STUDY MATERIAL

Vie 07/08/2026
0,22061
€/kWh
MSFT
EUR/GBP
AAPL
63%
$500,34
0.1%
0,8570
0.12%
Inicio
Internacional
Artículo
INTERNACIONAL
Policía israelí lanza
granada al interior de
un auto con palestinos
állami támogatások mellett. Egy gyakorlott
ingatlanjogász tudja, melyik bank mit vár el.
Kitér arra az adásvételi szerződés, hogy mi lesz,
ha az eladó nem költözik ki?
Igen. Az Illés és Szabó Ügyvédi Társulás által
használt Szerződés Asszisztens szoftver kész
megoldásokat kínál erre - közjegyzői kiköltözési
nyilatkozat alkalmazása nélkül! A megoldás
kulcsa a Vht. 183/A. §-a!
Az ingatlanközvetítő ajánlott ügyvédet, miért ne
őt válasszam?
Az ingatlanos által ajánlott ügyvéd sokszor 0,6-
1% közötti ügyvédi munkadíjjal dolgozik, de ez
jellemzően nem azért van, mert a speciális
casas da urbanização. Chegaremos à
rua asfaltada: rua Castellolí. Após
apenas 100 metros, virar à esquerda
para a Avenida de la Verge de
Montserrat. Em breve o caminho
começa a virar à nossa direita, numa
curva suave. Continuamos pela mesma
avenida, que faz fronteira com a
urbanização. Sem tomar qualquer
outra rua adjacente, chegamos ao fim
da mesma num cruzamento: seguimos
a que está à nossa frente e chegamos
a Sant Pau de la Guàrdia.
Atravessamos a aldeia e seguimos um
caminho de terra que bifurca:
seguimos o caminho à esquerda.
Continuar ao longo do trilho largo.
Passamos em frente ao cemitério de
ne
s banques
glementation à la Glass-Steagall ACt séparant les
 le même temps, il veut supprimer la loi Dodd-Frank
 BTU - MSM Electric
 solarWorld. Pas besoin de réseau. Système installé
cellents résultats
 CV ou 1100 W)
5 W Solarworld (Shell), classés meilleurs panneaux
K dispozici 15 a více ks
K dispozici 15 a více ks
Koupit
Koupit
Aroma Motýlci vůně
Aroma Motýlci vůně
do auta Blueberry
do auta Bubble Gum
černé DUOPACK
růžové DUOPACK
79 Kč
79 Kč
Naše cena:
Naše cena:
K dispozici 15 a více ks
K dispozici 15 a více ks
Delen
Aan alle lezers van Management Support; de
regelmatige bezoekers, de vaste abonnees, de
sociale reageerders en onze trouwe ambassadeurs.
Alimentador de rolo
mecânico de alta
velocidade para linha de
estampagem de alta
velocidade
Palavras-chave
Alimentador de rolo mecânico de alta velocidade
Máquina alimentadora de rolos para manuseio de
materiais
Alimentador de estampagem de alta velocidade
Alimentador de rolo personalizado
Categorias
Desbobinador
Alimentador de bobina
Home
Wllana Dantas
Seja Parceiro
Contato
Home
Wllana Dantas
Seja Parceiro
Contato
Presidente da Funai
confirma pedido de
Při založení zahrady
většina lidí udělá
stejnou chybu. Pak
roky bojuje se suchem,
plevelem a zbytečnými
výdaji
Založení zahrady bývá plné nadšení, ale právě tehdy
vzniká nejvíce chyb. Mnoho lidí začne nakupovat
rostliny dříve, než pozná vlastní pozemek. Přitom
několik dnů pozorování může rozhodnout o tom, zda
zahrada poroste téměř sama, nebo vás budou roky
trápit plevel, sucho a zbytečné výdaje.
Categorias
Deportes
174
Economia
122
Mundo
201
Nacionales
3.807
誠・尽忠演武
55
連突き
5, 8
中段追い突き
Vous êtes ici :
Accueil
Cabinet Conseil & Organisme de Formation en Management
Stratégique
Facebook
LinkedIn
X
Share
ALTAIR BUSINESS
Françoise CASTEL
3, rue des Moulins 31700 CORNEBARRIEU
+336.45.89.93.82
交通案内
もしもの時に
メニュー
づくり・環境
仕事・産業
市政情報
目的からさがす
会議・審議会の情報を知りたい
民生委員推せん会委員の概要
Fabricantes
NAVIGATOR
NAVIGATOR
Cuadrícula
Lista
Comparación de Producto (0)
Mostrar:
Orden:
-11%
==
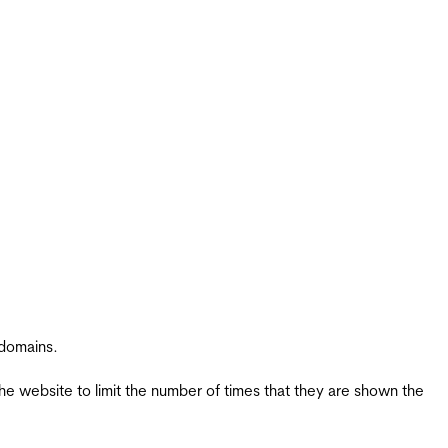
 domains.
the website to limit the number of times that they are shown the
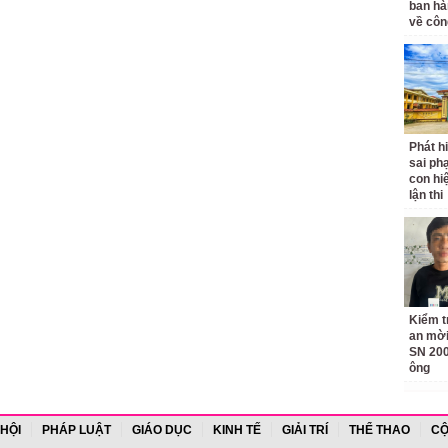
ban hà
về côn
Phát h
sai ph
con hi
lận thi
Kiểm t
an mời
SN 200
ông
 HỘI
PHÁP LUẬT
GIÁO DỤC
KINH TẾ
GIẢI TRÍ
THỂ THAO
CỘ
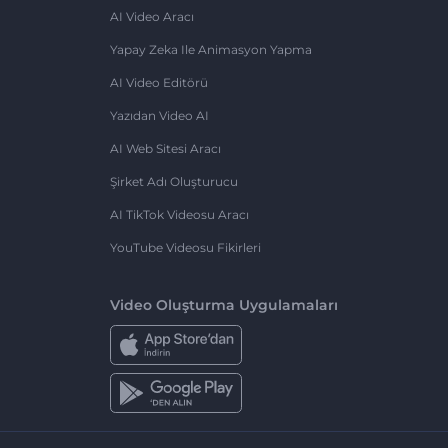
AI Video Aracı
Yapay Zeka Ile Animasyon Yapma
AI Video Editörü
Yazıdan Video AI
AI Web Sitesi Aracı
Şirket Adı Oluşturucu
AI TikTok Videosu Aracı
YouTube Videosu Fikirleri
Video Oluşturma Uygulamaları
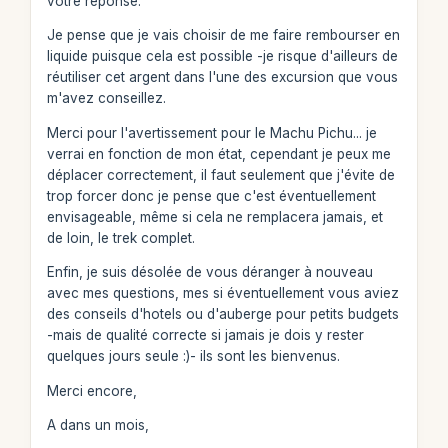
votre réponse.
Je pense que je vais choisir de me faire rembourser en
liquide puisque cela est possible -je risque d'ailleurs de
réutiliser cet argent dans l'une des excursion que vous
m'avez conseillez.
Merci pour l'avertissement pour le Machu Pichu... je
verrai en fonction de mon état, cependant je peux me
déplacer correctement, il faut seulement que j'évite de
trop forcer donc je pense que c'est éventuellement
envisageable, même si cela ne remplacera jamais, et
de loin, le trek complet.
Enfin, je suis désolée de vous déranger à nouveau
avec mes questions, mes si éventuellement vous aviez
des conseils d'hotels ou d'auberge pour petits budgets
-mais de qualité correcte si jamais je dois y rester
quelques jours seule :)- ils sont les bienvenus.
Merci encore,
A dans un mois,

TASK STATEMENT
When a line in the data contains "seguimos", return it as written.

OUTPUT OF THE EXERCISE
da mesma num cruzamento: seguimos
Atravessamos a aldeia e seguimos um
seguimos o caminho à esquerda.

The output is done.